Максим Чертанов - Эйнштейн
Мог ли Эйнштейн потворствовать деятельности Марьянова, если каким-то образом узнал о ней? Маловероятно. В политике он всегда действовал идеалистическими методами: давайте соберемся, позаседаем и решим, как сделать, чтобы все было хорошо. Но мог ли зять, как предположил источник — а это был кто-то неплохо Эйнштейна знавший, хоть он и наплел много выдумок типа контактов с Георгием Димитровым, которых не было (горничная? Янош Плещ?), — убедить его, что это «ради прав человека»? Это уже не кажется совсем невероятным. Однако могли Эйнштейн так «подставить» Марго, которую любил, по его словам, «больше, чем если б она была его родной дочерью», и самого себя?

• _ЗАПИСИ_
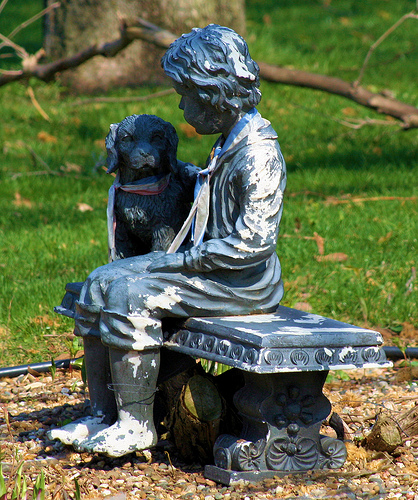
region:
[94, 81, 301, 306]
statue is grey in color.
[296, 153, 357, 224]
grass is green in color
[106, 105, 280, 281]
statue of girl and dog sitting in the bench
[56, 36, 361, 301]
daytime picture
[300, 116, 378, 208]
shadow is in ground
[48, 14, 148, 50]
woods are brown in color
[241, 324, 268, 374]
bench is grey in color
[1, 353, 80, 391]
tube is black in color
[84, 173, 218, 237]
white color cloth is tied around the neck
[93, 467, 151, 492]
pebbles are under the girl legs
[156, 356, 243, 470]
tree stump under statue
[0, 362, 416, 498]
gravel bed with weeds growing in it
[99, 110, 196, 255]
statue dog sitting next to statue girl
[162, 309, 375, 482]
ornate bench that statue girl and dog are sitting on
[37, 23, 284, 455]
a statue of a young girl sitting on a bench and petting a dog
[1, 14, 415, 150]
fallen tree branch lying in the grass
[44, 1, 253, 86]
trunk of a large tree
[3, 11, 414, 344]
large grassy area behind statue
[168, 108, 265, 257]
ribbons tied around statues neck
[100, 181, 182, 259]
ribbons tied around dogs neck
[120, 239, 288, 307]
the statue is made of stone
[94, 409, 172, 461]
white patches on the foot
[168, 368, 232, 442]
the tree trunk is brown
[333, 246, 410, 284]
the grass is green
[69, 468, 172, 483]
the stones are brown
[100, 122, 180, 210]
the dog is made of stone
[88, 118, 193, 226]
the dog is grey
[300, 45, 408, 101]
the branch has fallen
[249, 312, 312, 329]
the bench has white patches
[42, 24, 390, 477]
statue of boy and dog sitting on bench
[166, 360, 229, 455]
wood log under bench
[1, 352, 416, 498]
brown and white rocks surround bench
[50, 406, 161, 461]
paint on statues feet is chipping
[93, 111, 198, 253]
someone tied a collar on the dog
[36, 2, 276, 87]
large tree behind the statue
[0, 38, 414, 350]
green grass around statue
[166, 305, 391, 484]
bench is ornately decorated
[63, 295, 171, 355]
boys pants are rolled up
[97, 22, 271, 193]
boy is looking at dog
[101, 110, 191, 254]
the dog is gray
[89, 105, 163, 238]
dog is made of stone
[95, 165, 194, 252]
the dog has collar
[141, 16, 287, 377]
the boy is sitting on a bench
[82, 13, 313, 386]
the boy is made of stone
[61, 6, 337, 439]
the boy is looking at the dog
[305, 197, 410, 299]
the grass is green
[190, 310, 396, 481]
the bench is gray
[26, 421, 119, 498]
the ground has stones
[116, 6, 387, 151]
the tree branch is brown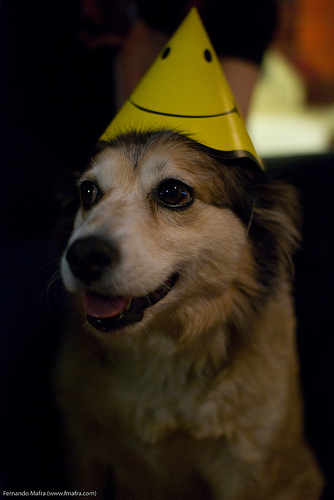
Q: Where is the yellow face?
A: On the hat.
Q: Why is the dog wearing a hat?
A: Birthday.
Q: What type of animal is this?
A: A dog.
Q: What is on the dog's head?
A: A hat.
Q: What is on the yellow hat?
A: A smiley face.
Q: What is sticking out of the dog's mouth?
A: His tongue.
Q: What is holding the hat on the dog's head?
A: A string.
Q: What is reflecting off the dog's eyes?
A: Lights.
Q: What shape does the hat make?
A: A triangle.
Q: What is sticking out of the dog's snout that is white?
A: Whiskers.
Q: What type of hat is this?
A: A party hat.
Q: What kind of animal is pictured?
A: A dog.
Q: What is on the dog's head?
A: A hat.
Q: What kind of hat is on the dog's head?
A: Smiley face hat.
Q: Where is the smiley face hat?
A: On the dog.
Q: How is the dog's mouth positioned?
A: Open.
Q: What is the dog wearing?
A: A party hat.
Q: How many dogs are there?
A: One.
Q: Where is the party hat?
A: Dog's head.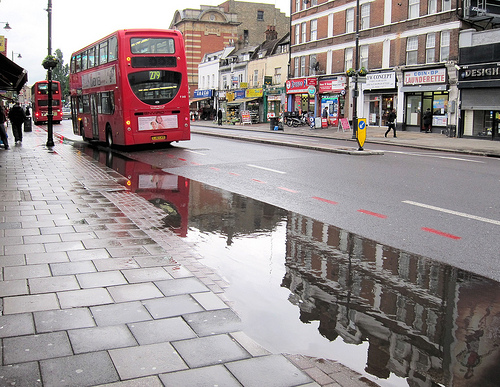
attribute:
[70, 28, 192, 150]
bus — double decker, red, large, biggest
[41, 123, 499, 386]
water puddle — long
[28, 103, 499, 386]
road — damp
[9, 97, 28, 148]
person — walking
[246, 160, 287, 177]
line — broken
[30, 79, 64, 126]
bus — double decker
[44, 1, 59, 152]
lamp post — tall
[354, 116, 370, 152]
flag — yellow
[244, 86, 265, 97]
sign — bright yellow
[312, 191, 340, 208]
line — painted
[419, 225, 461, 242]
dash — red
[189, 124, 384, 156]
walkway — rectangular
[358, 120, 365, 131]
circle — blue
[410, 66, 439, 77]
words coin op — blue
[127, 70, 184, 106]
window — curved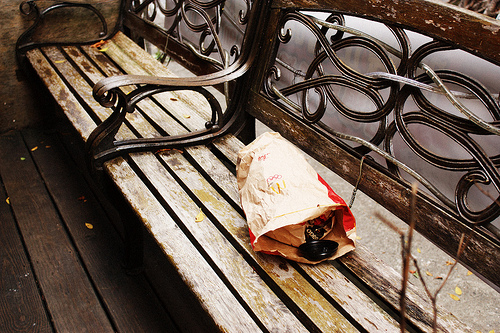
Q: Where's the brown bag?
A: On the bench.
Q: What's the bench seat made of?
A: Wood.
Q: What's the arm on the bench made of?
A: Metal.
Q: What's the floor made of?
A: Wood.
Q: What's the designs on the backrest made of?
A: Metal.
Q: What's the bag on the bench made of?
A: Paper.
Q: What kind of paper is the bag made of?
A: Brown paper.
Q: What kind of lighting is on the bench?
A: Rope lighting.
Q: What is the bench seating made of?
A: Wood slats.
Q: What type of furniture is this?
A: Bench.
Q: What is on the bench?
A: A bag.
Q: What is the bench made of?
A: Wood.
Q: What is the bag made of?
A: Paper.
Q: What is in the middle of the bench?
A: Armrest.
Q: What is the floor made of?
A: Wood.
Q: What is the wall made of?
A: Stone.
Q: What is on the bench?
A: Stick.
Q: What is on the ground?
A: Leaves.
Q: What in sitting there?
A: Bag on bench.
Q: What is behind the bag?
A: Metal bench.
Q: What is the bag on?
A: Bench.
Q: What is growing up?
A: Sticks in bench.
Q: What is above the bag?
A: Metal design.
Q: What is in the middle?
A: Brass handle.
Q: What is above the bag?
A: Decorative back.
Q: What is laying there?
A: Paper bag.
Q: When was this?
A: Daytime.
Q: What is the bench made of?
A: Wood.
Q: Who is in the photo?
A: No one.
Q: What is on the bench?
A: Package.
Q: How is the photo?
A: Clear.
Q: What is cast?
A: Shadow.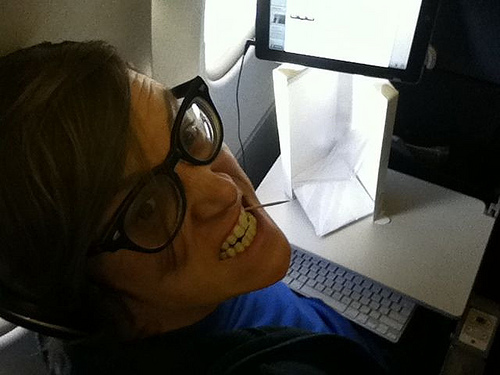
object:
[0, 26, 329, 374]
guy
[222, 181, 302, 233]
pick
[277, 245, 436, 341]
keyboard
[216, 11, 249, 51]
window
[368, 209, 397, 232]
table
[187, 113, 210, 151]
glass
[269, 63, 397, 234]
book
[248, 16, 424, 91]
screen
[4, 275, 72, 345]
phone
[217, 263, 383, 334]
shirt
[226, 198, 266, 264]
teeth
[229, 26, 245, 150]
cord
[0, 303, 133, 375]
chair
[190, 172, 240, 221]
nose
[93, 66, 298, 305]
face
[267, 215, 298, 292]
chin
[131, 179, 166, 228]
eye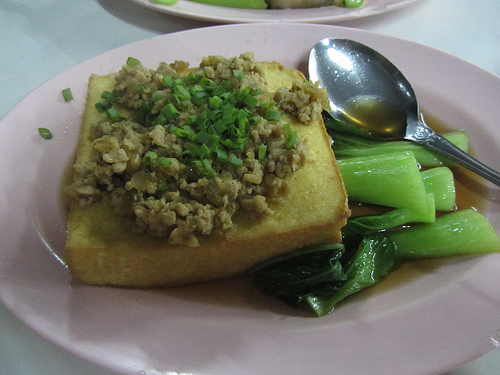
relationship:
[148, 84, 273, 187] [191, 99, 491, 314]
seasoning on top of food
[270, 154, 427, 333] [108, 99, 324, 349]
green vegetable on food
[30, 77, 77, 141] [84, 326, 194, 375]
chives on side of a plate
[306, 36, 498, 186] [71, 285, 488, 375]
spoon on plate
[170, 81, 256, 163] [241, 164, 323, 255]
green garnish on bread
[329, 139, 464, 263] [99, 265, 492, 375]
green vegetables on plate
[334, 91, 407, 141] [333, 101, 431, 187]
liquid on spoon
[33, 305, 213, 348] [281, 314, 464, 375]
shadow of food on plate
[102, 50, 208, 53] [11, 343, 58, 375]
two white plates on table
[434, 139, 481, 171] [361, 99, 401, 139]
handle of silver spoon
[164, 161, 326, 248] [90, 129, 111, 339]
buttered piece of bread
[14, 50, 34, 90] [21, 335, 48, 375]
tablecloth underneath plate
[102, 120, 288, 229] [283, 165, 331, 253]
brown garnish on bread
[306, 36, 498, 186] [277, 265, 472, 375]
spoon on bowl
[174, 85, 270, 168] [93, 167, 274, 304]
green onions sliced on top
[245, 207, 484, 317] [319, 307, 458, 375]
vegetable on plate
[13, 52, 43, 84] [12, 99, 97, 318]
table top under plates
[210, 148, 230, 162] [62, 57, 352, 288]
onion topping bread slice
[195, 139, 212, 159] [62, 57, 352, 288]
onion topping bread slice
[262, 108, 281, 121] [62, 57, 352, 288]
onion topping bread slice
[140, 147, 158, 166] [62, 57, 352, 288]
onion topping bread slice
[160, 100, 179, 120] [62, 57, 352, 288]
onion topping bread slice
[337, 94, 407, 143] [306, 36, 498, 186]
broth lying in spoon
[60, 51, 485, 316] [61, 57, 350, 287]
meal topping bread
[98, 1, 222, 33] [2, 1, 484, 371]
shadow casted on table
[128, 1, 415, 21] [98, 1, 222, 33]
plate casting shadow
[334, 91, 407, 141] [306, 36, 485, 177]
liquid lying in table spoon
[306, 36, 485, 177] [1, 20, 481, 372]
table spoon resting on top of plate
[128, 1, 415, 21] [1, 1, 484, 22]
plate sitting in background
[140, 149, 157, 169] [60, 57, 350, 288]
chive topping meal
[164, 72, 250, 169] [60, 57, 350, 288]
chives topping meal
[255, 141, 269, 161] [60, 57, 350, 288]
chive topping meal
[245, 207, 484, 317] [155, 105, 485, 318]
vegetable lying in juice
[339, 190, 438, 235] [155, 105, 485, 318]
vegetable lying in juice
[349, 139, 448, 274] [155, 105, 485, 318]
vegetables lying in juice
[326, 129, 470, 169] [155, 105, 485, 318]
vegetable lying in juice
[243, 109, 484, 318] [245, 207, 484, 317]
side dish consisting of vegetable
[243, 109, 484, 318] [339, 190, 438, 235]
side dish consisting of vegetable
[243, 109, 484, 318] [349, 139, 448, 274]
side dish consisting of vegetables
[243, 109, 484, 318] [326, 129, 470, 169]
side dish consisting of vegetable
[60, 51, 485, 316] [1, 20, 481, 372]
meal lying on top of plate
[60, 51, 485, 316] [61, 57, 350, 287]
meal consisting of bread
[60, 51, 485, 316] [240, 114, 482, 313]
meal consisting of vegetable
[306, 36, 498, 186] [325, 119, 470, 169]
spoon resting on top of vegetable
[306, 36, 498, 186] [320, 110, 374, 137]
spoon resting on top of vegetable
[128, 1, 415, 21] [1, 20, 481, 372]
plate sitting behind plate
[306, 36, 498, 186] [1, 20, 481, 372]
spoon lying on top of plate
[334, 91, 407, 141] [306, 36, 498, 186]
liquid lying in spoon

• _УСЛОВИЯ ЗАДАНИЙ_
a) Как, судя по отрывку об Эйнштейне, он сам говорил о своей любви к Марго?
b) Продолжите отрывок об Эйнштейне, начав сразу после его последнего предложения.
Записи для работы не понадобятся.

• _РЕШЕНИЯ ЗАДАНИЙ_
a) Он любил её «больше, чем если б она была его родной дочерью».

b)
Другое обвинение, относящееся к тому же периоду, — «тайные контакты» с коммунистами, в частности с Клубом интеллектуальных рабочих, организованным КПГ. Насколько известно, Эйнштейн в этом клубе пару раз читал лекции — это не были «тайные контакты». В поддержку КПГ он если и высказывался, то публично: выступал, например, 11 июня 1932 года на апелляционном процессе восьми членов организации «Международное освобождение трудящихся» вместе с ее генеральным секретарем Вилли Мюнценбергом. Об этом писали во всех газетах, и с Мюнценбергом Эйнштейн действительно не раз контактировал. В деле перечисляются сотни «тайных контактов»; возможно, «источники» опять путали Эйнштейна с его однофамильцем, революционером Карлом.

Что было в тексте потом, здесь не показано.